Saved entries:
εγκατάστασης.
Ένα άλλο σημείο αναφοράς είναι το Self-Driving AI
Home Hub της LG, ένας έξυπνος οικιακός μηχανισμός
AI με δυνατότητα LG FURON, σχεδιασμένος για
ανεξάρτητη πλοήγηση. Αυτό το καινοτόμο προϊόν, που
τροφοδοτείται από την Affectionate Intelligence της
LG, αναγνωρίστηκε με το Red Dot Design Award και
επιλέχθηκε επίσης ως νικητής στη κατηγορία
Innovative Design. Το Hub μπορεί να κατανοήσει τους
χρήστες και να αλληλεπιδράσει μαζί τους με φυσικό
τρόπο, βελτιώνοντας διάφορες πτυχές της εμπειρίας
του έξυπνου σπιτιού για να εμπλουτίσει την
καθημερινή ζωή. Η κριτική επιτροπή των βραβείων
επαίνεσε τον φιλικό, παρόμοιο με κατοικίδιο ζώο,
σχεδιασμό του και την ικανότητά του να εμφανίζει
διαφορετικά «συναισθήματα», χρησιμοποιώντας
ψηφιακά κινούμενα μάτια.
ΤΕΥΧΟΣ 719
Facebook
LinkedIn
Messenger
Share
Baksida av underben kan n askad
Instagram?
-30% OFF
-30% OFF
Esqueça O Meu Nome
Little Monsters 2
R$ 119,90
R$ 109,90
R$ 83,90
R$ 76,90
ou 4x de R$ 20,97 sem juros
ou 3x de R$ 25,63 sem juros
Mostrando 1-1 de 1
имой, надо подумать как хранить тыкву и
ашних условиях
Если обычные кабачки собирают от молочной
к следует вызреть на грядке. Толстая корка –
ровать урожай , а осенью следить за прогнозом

_Task instructions_
Show every line of the items that contains the word "τους", matching case exactly.

_Reply to the exercise_
Innovative Design. Το Hub μπορεί να κατανοήσει τους
χρήστες και να αλληλεπιδράσει μαζί τους με φυσικό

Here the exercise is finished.